1a) The Extraordinary Seaman (1969)
And no, it's not a porno.
It's a World War II comedy from John Frankenheimer (yes, that John Frankenheimer) about misfits, disgraced captains, spirits and more stock footage than Myra Breckenridge that asked us to "Laugh away...love away...fun away...with Dunaway!" - and that was Faye Dunaway. She starred in this one along with David Niven, Mickey Rooney, Alan Alda and Jack Carter in a comedy that wasn't funny, action that had no activity and drama that was less than dramatic in a film that was less than film-able. This kind of puts one in the same mind as when Otto Preminger made Skidoo a year before; there was just something missing - that something was competence... all the way around. But incompetence is nothing that's kept a movie off of DVD before. It may have been held back to wait and pay for all the rights to all the stock footage they used to pad out the running time of The Extraordinary Seaman to 80 minutes. Mmm-hmm; even less time than your average Police Academy movie, just to put that in perspective.
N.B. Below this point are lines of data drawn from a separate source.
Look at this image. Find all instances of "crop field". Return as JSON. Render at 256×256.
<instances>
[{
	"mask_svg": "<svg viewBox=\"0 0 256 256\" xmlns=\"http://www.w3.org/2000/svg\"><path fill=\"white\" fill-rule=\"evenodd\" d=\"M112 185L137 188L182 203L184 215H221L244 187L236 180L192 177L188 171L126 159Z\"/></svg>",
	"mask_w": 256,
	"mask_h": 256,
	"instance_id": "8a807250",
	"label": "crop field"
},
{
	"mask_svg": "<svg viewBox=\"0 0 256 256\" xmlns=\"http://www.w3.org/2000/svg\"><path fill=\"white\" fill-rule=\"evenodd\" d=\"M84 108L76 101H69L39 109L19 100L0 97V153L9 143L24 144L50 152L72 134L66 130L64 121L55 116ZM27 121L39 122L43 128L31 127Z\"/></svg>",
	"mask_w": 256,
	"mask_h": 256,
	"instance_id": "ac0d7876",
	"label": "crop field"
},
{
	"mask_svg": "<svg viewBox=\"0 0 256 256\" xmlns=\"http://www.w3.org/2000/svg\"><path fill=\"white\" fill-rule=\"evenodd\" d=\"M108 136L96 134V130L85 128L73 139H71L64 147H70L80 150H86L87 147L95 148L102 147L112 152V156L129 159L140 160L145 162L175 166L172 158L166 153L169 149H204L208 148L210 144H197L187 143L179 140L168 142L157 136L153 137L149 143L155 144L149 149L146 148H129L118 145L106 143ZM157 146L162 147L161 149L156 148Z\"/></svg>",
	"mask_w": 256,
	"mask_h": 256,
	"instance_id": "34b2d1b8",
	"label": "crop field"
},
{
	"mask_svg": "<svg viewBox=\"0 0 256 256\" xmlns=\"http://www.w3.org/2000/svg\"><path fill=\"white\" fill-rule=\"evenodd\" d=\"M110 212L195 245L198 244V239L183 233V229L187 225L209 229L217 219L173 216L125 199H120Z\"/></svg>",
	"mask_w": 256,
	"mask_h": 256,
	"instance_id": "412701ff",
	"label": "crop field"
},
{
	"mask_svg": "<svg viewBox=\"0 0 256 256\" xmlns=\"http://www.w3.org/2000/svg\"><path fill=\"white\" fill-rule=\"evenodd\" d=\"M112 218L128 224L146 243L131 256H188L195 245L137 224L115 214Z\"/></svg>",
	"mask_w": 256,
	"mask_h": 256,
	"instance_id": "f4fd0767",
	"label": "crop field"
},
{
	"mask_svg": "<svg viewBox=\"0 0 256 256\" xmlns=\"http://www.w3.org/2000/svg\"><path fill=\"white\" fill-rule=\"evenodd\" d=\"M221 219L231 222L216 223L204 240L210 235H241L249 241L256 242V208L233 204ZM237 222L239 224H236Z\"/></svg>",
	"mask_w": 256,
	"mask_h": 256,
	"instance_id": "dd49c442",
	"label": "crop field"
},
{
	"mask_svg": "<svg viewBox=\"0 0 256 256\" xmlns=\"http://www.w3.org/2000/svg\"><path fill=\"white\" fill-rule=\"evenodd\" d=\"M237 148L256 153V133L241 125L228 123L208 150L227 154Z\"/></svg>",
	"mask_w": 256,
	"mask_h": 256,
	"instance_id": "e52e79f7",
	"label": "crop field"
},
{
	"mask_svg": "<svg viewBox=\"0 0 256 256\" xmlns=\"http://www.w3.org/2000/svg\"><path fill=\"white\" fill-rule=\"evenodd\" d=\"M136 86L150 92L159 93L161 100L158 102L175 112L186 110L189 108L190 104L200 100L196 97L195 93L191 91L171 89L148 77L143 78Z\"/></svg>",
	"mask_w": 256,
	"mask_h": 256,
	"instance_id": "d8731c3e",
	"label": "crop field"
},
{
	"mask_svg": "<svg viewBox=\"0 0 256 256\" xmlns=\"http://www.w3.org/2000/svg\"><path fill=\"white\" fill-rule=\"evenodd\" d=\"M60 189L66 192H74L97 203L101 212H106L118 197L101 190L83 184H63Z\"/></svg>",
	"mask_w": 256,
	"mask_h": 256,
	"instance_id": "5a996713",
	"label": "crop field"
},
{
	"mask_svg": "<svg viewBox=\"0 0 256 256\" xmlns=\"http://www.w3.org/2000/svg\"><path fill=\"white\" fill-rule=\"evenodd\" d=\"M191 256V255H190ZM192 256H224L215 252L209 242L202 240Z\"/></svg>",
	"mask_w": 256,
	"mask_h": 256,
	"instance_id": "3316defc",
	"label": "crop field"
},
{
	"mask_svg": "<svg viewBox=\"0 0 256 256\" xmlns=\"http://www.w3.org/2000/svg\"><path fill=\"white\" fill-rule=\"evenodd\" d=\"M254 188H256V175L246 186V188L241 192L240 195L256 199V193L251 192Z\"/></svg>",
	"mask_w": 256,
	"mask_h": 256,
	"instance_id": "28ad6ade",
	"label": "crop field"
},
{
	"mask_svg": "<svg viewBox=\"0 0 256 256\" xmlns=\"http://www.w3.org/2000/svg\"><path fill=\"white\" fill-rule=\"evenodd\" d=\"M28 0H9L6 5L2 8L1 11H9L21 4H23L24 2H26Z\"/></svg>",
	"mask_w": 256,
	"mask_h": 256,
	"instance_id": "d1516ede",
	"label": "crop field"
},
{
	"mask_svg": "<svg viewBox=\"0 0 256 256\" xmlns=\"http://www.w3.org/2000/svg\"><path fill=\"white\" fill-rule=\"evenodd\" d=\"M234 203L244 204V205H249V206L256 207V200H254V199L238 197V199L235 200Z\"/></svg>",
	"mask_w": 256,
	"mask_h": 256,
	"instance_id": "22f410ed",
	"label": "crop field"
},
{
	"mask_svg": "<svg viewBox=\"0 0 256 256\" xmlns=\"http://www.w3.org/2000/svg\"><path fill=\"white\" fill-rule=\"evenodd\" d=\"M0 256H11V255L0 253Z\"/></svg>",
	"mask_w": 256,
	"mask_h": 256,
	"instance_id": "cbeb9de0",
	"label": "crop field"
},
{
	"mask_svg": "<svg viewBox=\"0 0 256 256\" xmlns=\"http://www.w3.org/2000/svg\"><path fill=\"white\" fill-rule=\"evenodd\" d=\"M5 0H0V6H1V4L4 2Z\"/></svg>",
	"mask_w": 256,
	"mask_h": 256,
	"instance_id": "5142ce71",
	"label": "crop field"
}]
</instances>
So NOW you have a vast selection of non-disc films to put on your want list. Gotta wonder what's in the heads of some of these studio suits; no DVD release for these films, while *Dunston Checks In gets a 2-Disc Millennium Platinum Director-Autographed release. Grrr...
Dope out.
-TGWD
* = okay, I may have exaggerated about Dunston Checks In, but you knew what I was getting at. Just clarifying.